An investment strategy for your retirement does not end on the day you retire. In fact, you should be spending more time on your investments once you do retire. Being retired does give you a new perspective on your investments, but it also gives you more of an opportunity to get into trouble. Watch out for these five most common mistakes.
The Annuity Snare
Your 401(k) money is now completely in your control. Annuity salesmen are laying in wait for you, ready to coax you into contracts that promise high returns and low risk, but which deliver nothing but headaches and fees. The answer is for you to wait. Do nothing major with your investments for your first year of retirement except for rolling over the funds into an IRA. At the end of a year, consult with a fee-only financial adviser who will not benefit financially from any advice offered to you.
Do not overspend. You’ll be paying out of your retirement funds for whatever rewards you feel you’ve earned, so live frugally the first two years of your retirement. By that time, you’ll have figured out what is really important to you and what you’ll enjoy most. You need to save for later in retirement. You cannot predict your life situation. You may end up needing to pay expensive medical bills or fees for a nursing home in Ohio or wherever you live.

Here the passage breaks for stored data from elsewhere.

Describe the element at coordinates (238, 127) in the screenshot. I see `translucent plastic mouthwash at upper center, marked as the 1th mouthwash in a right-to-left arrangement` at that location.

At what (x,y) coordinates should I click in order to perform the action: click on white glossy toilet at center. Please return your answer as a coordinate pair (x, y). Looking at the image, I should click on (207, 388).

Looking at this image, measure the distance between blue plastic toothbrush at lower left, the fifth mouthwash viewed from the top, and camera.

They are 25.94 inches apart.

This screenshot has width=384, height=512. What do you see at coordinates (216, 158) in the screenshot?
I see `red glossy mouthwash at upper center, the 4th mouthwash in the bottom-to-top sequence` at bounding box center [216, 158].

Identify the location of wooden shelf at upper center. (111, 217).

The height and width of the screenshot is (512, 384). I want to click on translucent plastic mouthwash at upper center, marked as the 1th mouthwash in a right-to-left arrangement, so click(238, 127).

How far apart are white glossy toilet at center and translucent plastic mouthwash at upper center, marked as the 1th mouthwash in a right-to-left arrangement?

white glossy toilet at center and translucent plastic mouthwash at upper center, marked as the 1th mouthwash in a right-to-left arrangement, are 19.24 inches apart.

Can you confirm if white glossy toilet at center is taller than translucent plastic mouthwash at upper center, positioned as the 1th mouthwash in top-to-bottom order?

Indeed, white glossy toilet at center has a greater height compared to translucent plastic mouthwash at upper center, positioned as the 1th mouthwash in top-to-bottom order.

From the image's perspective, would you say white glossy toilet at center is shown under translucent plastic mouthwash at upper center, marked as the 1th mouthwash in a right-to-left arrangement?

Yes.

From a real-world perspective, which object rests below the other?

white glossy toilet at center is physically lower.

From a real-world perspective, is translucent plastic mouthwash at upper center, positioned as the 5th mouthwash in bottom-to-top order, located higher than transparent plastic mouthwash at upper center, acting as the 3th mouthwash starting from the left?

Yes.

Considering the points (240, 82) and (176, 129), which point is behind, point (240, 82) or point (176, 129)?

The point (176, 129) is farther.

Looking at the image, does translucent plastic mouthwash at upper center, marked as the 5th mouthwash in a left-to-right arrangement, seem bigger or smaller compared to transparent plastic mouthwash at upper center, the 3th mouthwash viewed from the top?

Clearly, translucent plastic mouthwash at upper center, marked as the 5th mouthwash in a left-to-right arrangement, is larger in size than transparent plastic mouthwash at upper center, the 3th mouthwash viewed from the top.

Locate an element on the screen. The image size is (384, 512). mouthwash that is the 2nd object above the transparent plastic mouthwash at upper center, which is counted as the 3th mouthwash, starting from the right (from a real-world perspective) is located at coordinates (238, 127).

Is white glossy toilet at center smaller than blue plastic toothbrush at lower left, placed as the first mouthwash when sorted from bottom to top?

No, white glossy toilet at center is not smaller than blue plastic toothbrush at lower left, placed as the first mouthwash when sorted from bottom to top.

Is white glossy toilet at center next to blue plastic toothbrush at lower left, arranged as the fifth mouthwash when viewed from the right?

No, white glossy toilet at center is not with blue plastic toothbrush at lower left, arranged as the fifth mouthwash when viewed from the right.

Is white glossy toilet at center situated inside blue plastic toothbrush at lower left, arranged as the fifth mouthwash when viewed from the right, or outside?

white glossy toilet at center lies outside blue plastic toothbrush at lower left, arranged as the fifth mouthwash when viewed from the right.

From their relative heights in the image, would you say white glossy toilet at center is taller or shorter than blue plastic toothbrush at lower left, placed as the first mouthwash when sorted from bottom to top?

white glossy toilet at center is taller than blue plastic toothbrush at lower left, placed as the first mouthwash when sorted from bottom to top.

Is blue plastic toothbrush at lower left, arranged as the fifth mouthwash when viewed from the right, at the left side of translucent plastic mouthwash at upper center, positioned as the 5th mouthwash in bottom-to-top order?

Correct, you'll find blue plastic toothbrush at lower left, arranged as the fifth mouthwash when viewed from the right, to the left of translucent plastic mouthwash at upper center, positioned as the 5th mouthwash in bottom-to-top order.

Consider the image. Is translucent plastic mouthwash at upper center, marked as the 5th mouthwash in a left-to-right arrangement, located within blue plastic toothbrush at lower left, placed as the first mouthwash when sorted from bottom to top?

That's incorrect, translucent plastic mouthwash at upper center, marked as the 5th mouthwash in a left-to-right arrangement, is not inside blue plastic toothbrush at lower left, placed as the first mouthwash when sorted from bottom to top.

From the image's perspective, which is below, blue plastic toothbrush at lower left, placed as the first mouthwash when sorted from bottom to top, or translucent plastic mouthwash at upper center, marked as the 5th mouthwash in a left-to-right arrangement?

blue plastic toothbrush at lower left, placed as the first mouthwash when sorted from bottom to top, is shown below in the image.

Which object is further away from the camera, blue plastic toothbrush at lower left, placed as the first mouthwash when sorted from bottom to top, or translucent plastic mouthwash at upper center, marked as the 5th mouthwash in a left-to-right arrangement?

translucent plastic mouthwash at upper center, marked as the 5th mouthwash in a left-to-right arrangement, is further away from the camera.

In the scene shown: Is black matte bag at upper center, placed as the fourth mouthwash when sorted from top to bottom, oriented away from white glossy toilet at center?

Retirement will be a period of your life almost as long as your working life. Remember how much things cost when you started your career? And the contrast with the price of things on the day you retired? The same progression of decades-long inflation will occur with your retirement. Your nest egg could lose half its value in 25 years due to inflation. Make sure you factor in inflation.
Safety in Bonds
If your retirement portfolio contains only bonds because you want to play it safe, then your retirement is only half-safe. You need some stocks whose return will counteract inflation. There’s no need to go high-risk, but a small percentage of your portfolio should include some dividend-paying stocks.
Leaving safe conservative bonds out of your portfolio is a mistake in the other direction. Don’t rely on the possible payback of high-risk stocks to finance your retirement. When there’s risk, emotion comes into play. That’s not what you need for an investment strategy. Add bonds to your portfolio.
The process of financial investment does not end on your last day of work; it merely begins anew on the first day of your retirement. Stay aware of these mistakes many people fall into when they retire.